Provided data:
● ● ● ●

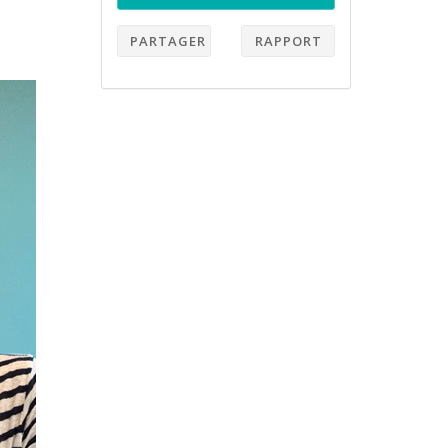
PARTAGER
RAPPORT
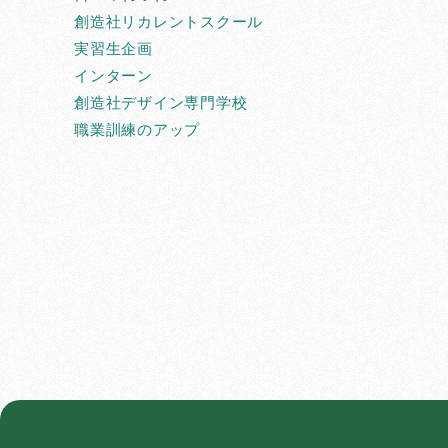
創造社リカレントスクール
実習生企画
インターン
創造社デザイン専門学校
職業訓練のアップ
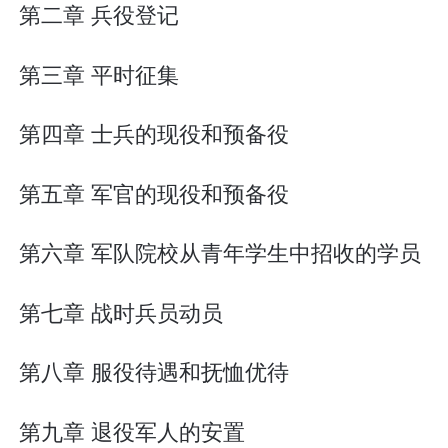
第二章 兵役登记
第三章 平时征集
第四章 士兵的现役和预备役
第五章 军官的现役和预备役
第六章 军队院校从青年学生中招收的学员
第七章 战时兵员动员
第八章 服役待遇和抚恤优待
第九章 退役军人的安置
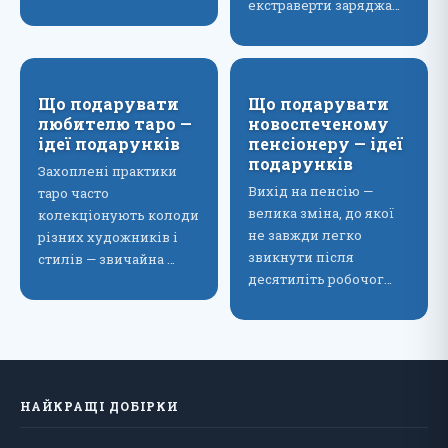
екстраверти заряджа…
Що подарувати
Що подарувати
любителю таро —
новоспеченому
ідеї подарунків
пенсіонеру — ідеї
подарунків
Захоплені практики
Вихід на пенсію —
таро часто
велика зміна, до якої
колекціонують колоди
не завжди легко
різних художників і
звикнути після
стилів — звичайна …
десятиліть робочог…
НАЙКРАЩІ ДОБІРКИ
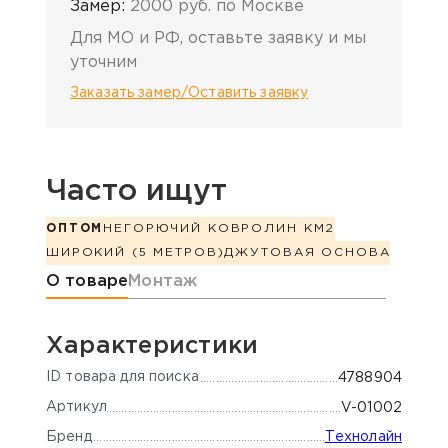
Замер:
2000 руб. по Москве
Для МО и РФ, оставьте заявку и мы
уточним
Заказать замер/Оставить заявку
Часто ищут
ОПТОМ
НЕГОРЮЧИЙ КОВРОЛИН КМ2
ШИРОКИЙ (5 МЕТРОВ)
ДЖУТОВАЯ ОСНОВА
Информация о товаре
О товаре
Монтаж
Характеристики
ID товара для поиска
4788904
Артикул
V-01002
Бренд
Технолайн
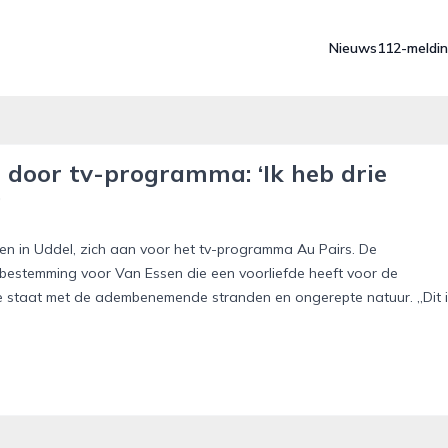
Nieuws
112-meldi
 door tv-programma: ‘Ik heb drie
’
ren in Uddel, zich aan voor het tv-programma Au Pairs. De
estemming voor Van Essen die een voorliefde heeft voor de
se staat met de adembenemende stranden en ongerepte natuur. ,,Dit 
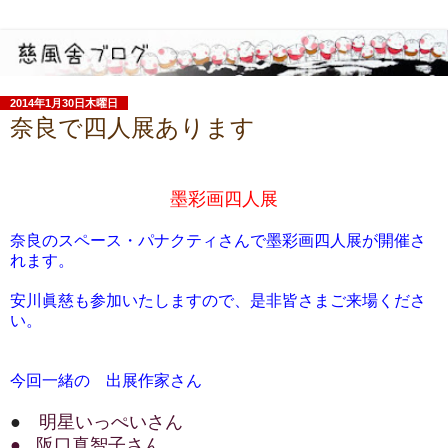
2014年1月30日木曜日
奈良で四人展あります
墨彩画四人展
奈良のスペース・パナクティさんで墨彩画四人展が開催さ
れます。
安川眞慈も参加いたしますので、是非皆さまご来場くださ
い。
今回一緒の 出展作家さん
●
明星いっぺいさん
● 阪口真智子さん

● ● ● ●

Copy each line in the entries above where "programma" turns up.

 door tv-programma: ‘Ik heb drie
ren in Uddel, zich aan voor het tv-programma Au Pairs. De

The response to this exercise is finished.